--- Material supplied ---

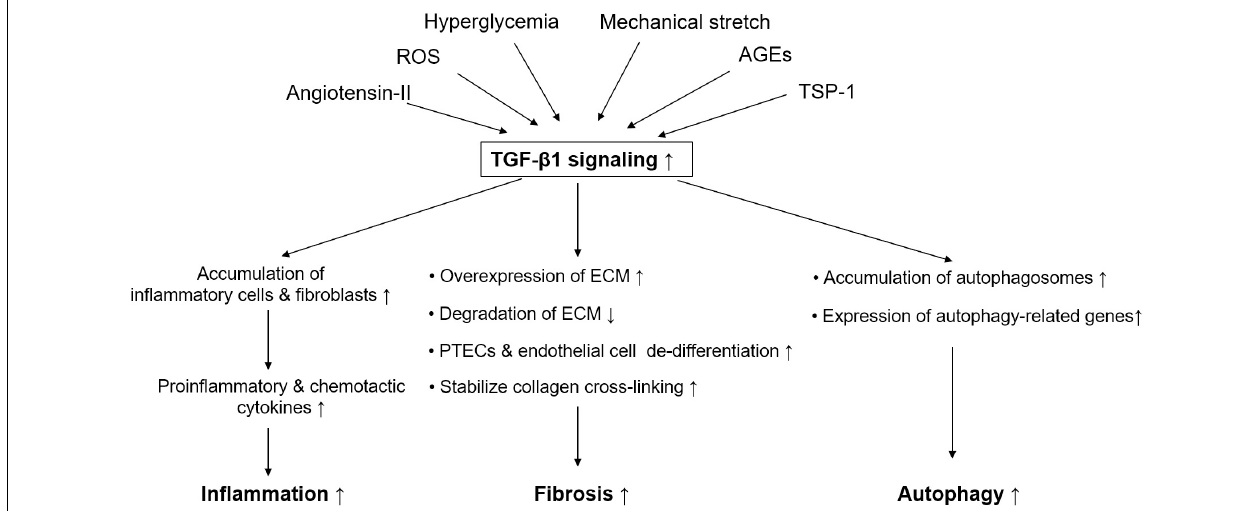
FIGURE 1 | Simplified schematic diagram of pathological role of TGF- β 1 signaling in diabetic kidney disease. Pathogenic stimuli in diabetic kidney disease like hyperglycemia, angiotensin-II, reactive oxygen species, mechanical stretch, advanced glycation end products, and thrombospondin-1 are able to active TGF- β 1 signaling. TGF- β 1 signaling plays an important role in mediating renal fibrosis, inflammation, and autophagy in proximal tubular epithelial cells in diabetic kidney disease. TGF- β , transforming growth factor-beta; ROS, reactive oxygen species; PTECs, proximal tubular epithelial cells; AGE, advanced glycation end products; TSP-1, thrombospondin-1; ECM, extracellular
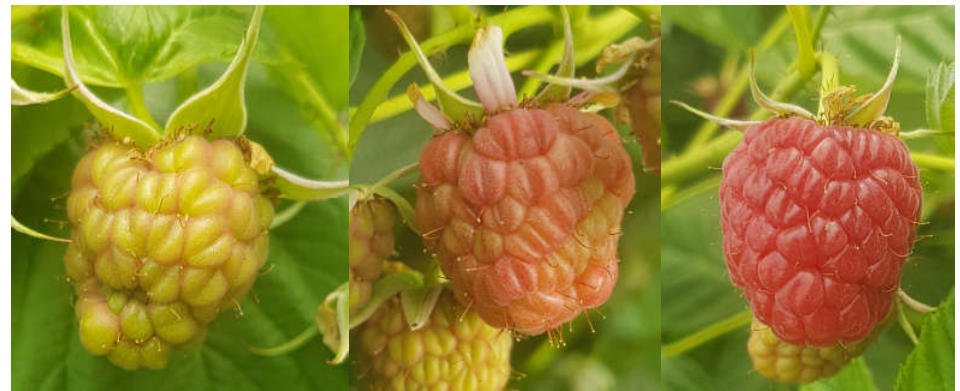
Figure 1. The three stages (green, ripening and ripe fruit) of raspberry fruit development inoculated in 2020 to investigate skin lesion development and stigmata infections by Cladosporium .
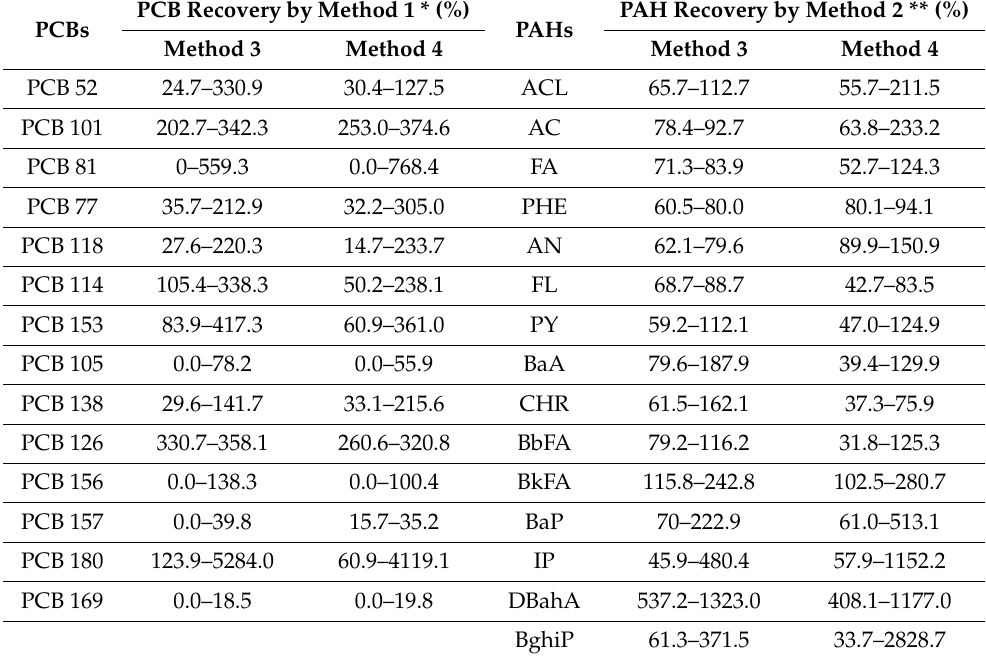
Table 4. Value ranges of PCB and PAH determinations in the fruits tested with methods 3 and 4 in comparison to method 1 (expressed in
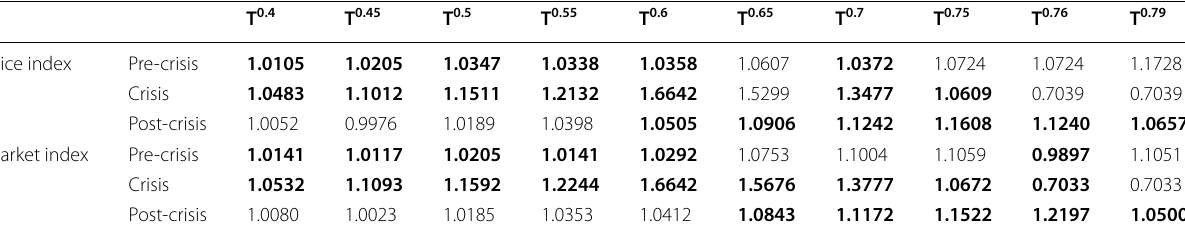
w and T are the bandwidth number and the total number of observations, respectively. For pre-crisis period, values in bold are those cases where the d estimates are not significantly different from 1, while for post-crisis period, values in bold are those cases where the d estimates are significantly higher than 1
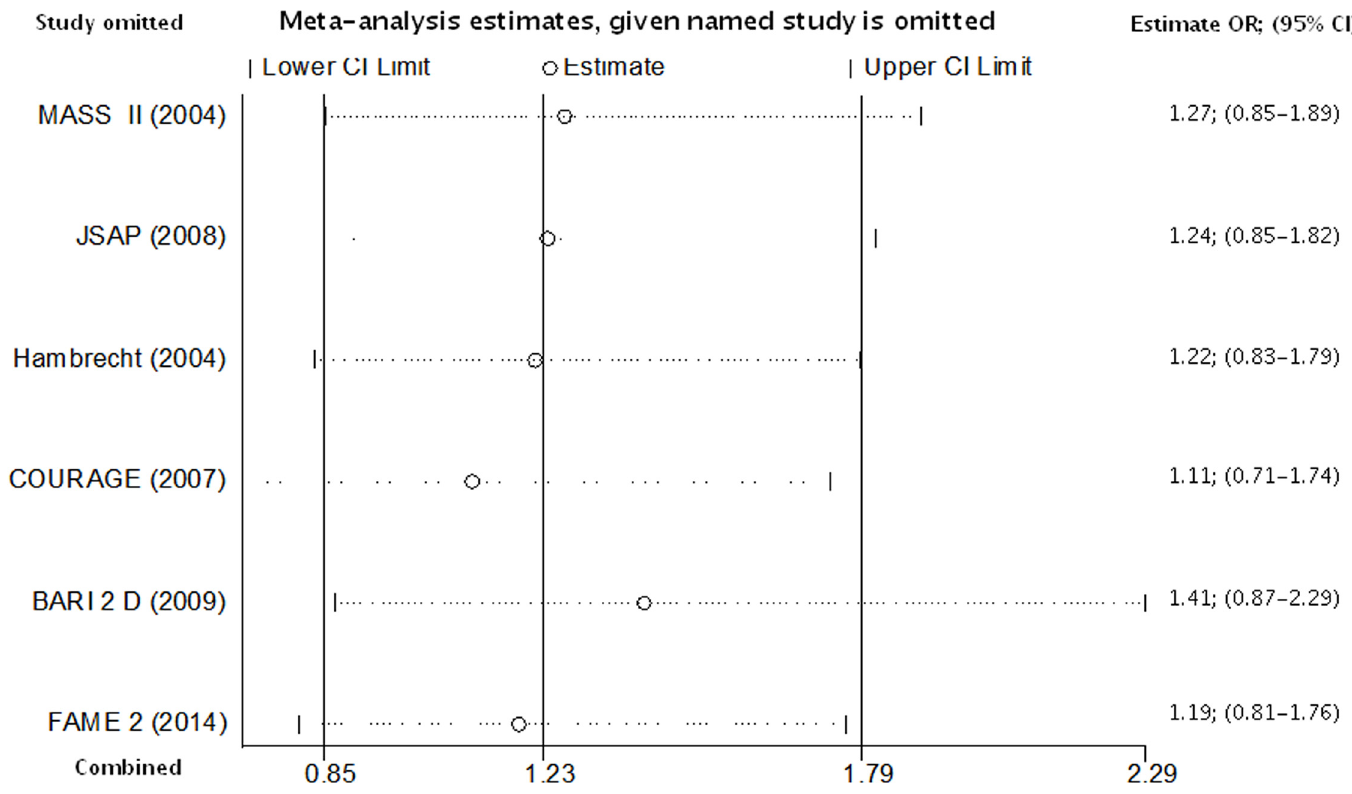
Fig 3. Risk of stroke in patients with PCI based strategy vs. patients with OMT based strategy. OR estimates given named study is omitted. Abbreviations: CI = confidence intervals OR = odds ratio.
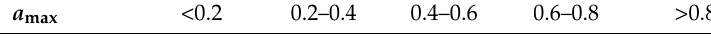
Table 3. Classification of the peak ground acceleration ( a max ) categories.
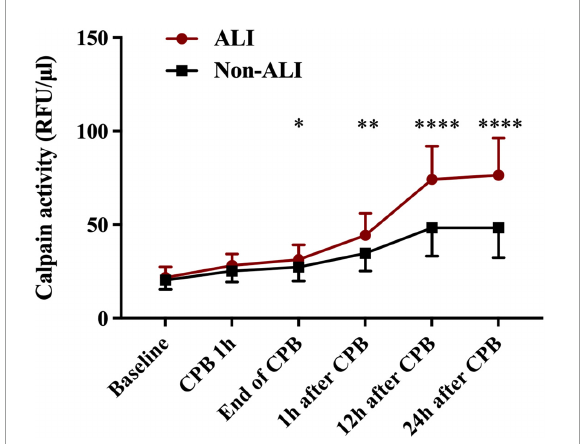
FIGURE1 Mean serum concentration of serum level of calpains at baseline level and different time points perioperative period. (* p < 0.05, ** p < 0.01, and **** p <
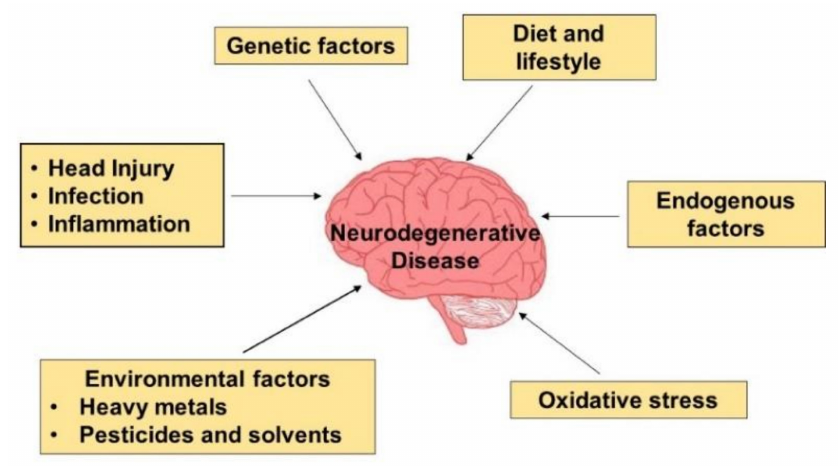
Figure 1. Etiology of neurodegenerative diseases. In most neurodegenerative diseases, the onset of the disease is unknown. Environmental, genetic, and endogenous factors and oxidative stress must be considered when investigating the mechanism of the onset of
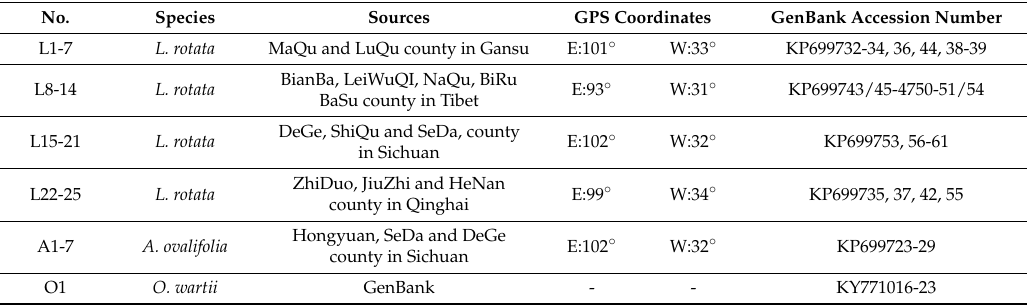
Table 3. The origins of the materials and GenBank accession numbers of ITS2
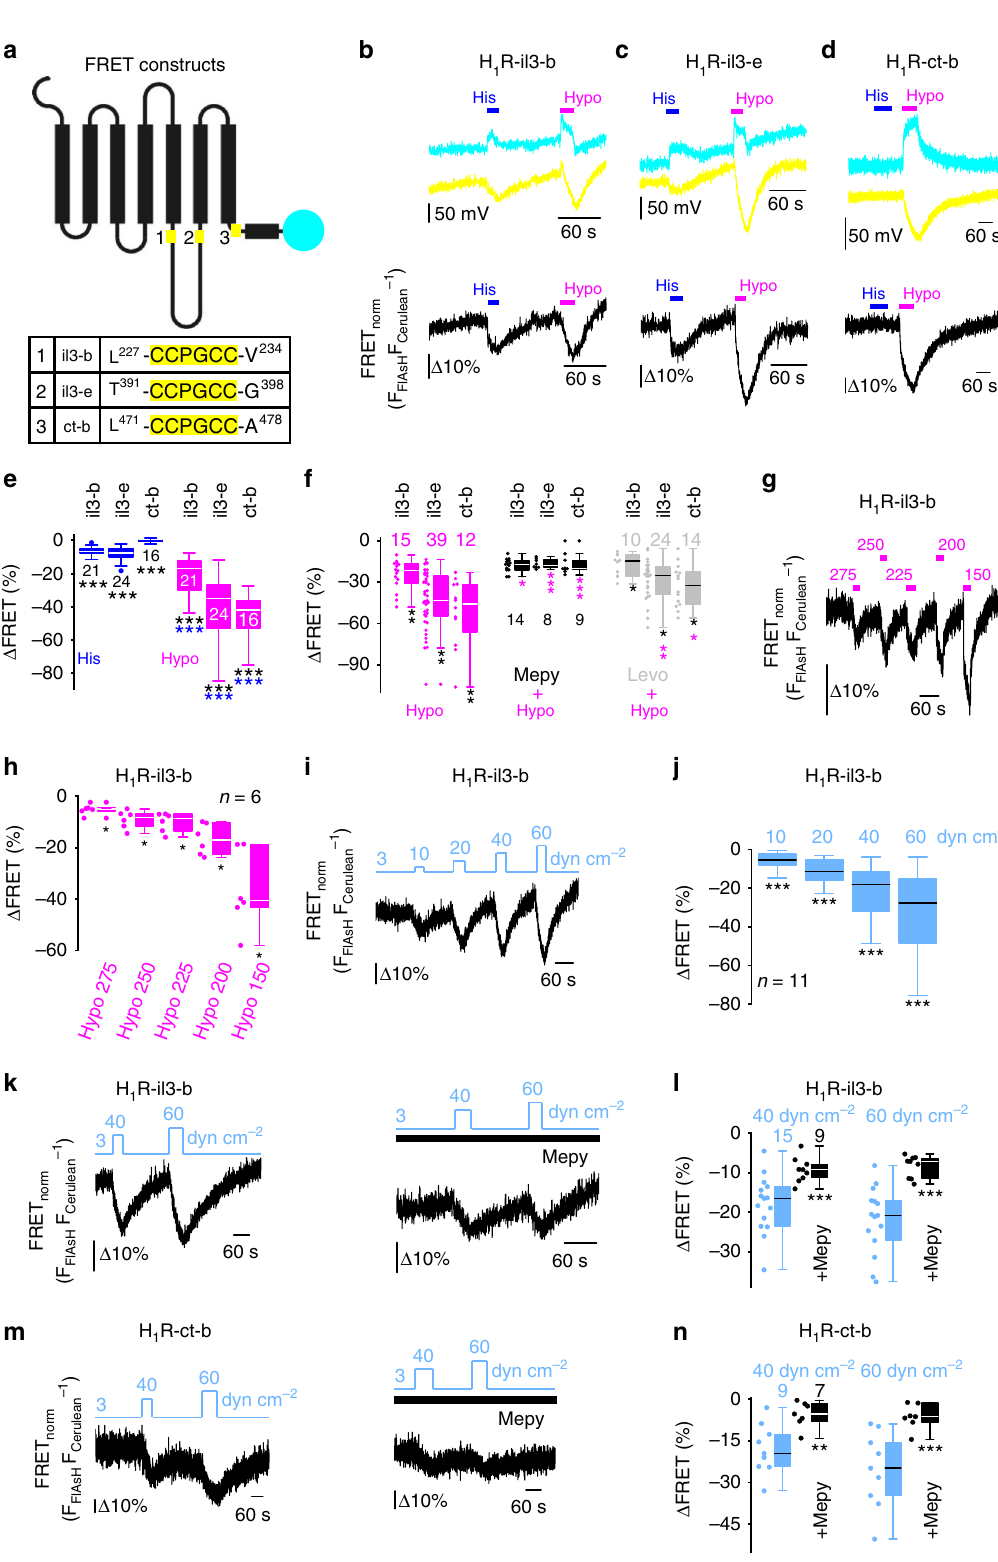
(Fig. 3a) and by electrophysiological whole-cell measurements 49 with HEK293 cells co-expressing the receptor-operated transient receptor potential classical cation channel 6 (TRPC6) as a readout system (Fig. 3b). Wild-type H 1 Rs responded to histamine with prominent TRPC6 current increases (Fig. 3c). Mechanically and TRPC6 channel activator 1-oleoyl − 2-acetyl-sn-glycerol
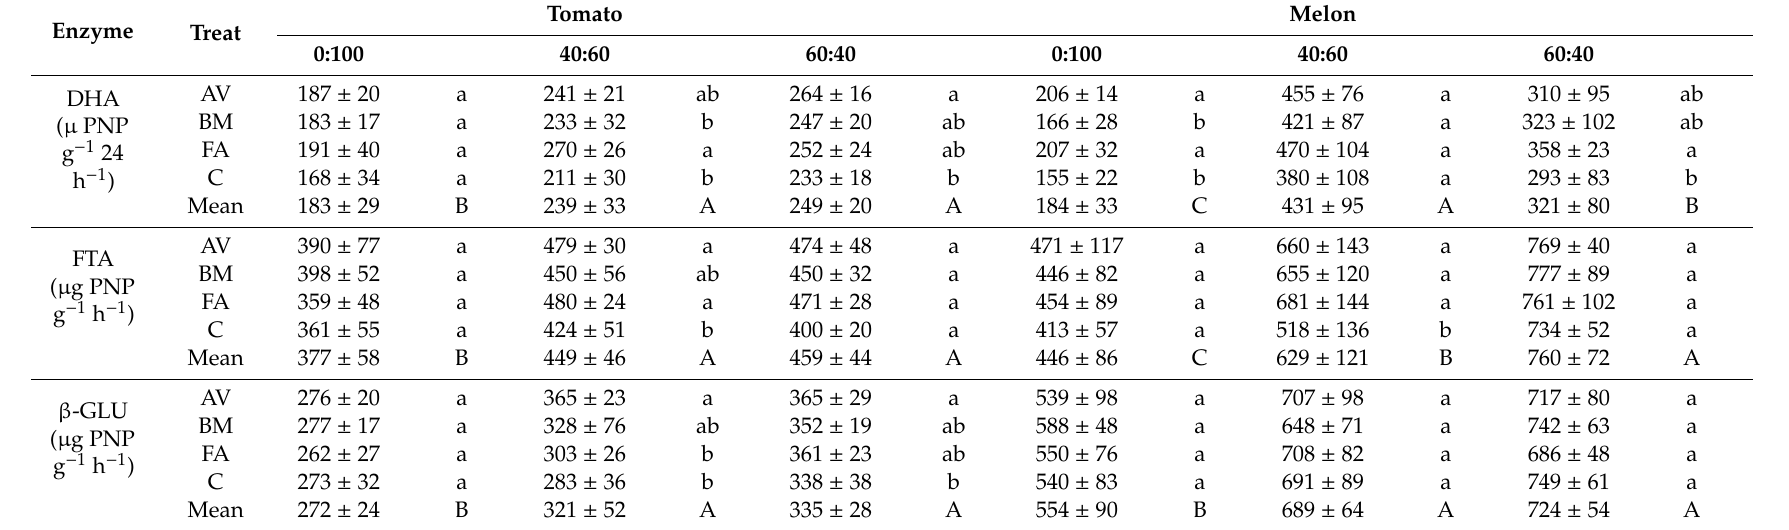
Table 5. Mean values of enzymatic activity analysed by treatment and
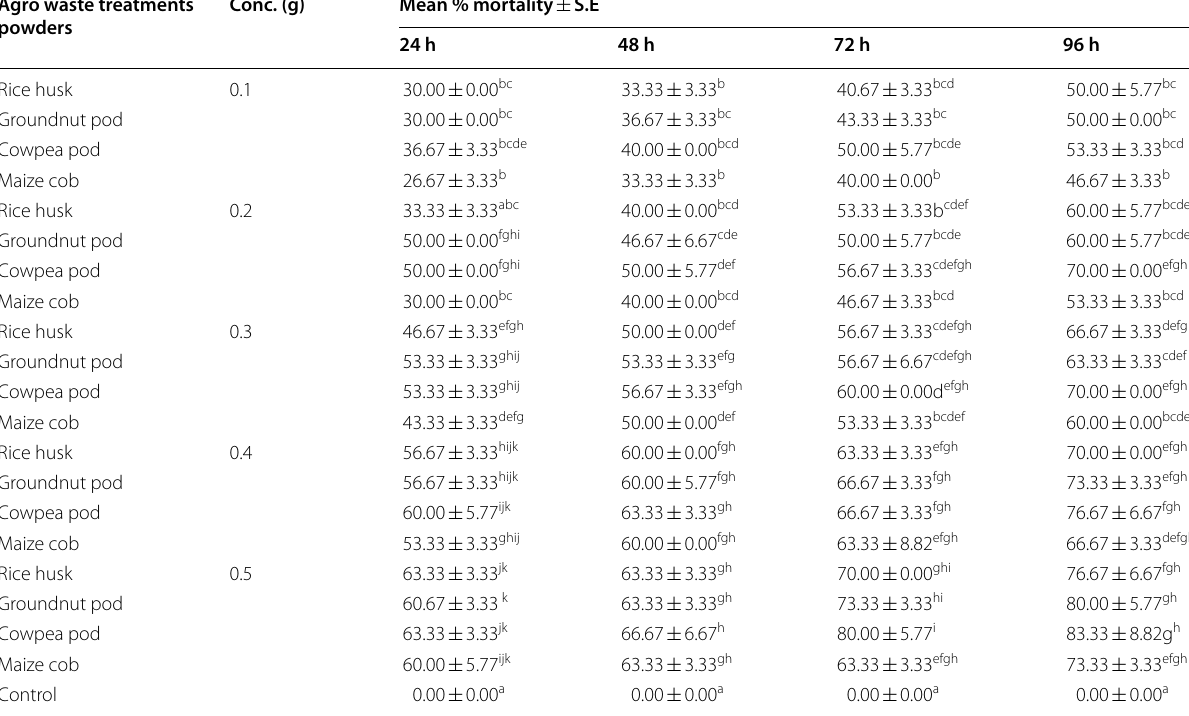
Mean followed by the same letters within the same column are not significantly different ( p > 0.05)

---

Drop the images and return the data verbatim.

FIGURE 1 | Simplified schematic diagram of pathological role of TGF- β 1 signaling in diabetic kidney disease. Pathogenic stimuli in diabetic kidney disease like hyperglycemia, angiotensin-II, reactive oxygen species, mechanical stretch, advanced glycation end products, and thrombospondin-1 are able to active TGF- β 1 signaling. TGF- β 1 signaling plays an important role in mediating renal fibrosis, inflammation, and autophagy in proximal tubular epithelial cells in diabetic kidney disease. TGF- β , transforming growth factor-beta; ROS, reactive oxygen species; PTECs, proximal tubular epithelial cells; AGE, advanced glycation end products; TSP-1, thrombospondin-1; ECM, extracellular
Figure 1. The three stages (green, ripening and ripe fruit) of raspberry fruit development inoculated in 2020 to investigate skin lesion development and stigmata infections by Cladosporium .
Table 4. Value ranges of PCB and PAH determinations in the fruits tested with methods 3 and 4 in comparison to method 1 (expressed in
w and T are the bandwidth number and the total number of observations, respectively. For pre-crisis period, values in bold are those cases where the d estimates are not significantly different from 1, while for post-crisis period, values in bold are those cases where the d estimates are significantly higher than 1
Fig 3. Risk of stroke in patients with PCI based strategy vs. patients with OMT based strategy. OR estimates given named study is omitted. Abbreviations: CI = confidence intervals OR = odds ratio.
Table 3. Classification of the peak ground acceleration ( a max ) categories.
FIGURE1 Mean serum concentration of serum level of calpains at baseline level and different time points perioperative period. (* p < 0.05, ** p < 0.01, and **** p <
Figure 1. Etiology of neurodegenerative diseases. In most neurodegenerative diseases, the onset of the disease is unknown. Environmental, genetic, and endogenous factors and oxidative stress must be considered when investigating the mechanism of the onset of
Table 3. The origins of the materials and GenBank accession numbers of ITS2
(Fig. 3a) and by electrophysiological whole-cell measurements 49 with HEK293 cells co-expressing the receptor-operated transient receptor potential classical cation channel 6 (TRPC6) as a readout system (Fig. 3b). Wild-type H 1 Rs responded to histamine with prominent TRPC6 current increases (Fig. 3c). Mechanically and TRPC6 channel activator 1-oleoyl − 2-acetyl-sn-glycerol
Table 5. Mean values of enzymatic activity analysed by treatment and
Mean followed by the same letters within the same column are not significantly different ( p > 0.05)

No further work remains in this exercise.